Every line of the data must be set down exactly as shown.

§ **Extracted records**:

• • • • • • •

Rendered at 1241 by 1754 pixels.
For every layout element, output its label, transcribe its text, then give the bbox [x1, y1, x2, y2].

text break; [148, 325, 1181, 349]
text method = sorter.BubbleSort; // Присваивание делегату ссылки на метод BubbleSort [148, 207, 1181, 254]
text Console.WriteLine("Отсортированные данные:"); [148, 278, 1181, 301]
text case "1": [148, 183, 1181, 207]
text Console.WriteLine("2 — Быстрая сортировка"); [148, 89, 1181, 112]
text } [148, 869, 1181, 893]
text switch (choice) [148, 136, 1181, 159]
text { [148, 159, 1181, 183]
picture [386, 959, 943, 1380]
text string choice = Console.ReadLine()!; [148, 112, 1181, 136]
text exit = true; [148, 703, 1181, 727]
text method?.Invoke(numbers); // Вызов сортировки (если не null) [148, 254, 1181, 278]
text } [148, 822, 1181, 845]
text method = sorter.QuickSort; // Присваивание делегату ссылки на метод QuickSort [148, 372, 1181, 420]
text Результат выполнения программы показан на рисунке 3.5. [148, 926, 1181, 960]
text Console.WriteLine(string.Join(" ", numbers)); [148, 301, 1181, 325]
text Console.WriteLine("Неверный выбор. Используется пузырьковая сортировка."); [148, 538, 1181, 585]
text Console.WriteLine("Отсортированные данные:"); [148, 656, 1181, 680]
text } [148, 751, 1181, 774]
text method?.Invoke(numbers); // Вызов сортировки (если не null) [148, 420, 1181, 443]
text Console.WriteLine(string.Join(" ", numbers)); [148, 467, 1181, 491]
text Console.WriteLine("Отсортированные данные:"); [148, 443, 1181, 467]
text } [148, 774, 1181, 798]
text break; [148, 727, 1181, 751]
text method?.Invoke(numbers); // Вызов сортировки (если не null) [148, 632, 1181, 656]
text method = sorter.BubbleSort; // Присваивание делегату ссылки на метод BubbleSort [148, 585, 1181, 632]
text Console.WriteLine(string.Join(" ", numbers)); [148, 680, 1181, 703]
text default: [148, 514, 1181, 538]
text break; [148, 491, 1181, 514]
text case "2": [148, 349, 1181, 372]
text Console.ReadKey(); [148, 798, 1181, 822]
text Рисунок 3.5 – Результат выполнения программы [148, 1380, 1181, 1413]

• • • • • • •

§ **Result of the exercise**:
Rendered at 1241 by 1754 pixels.
For every layout element, output its label, transcribe its text, then give the bbox [x1, y1, x2, y2].

text break; [148, 325, 1181, 349]
text method = sorter.BubbleSort; // Присваивание делегату ссылки на метод BubbleSort [148, 207, 1181, 254]
text Console.WriteLine("Отсортированные данные:"); [148, 278, 1181, 301]
text case "1": [148, 183, 1181, 207]
text Console.WriteLine("2 — Быстрая сортировка"); [148, 89, 1181, 112]
text } [148, 869, 1181, 893]
text switch (choice) [148, 136, 1181, 159]
text { [148, 159, 1181, 183]
picture [386, 959, 943, 1380]
text string choice = Console.ReadLine()!; [148, 112, 1181, 136]
text exit = true; [148, 703, 1181, 727]
text method?.Invoke(numbers); // Вызов сортировки (если не null) [148, 254, 1181, 278]
text } [148, 822, 1181, 845]
text method = sorter.QuickSort; // Присваивание делегату ссылки на метод QuickSort [148, 372, 1181, 420]
text Результат выполнения программы показан на рисунке 3.5. [148, 926, 1181, 960]
text Console.WriteLine(string.Join(" ", numbers)); [148, 301, 1181, 325]
text Console.WriteLine("Неверный выбор. Используется пузырьковая сортировка."); [148, 538, 1181, 585]
text Console.WriteLine("Отсортированные данные:"); [148, 656, 1181, 680]
text } [148, 751, 1181, 774]
text method?.Invoke(numbers); // Вызов сортировки (если не null) [148, 420, 1181, 443]
text Console.WriteLine(string.Join(" ", numbers)); [148, 467, 1181, 491]
text Console.WriteLine("Отсортированные данные:"); [148, 443, 1181, 467]
text } [148, 774, 1181, 798]
text break; [148, 727, 1181, 751]
text method?.Invoke(numbers); // Вызов сортировки (если не null) [148, 632, 1181, 656]
text method = sorter.BubbleSort; // Присваивание делегату ссылки на метод BubbleSort [148, 585, 1181, 632]
text Console.WriteLine(string.Join(" ", numbers)); [148, 680, 1181, 703]
text default: [148, 514, 1181, 538]
text break; [148, 491, 1181, 514]
text case "2": [148, 349, 1181, 372]
text Console.ReadKey(); [148, 798, 1181, 822]
text Рисунок 3.5 – Результат выполнения программы [148, 1380, 1181, 1413]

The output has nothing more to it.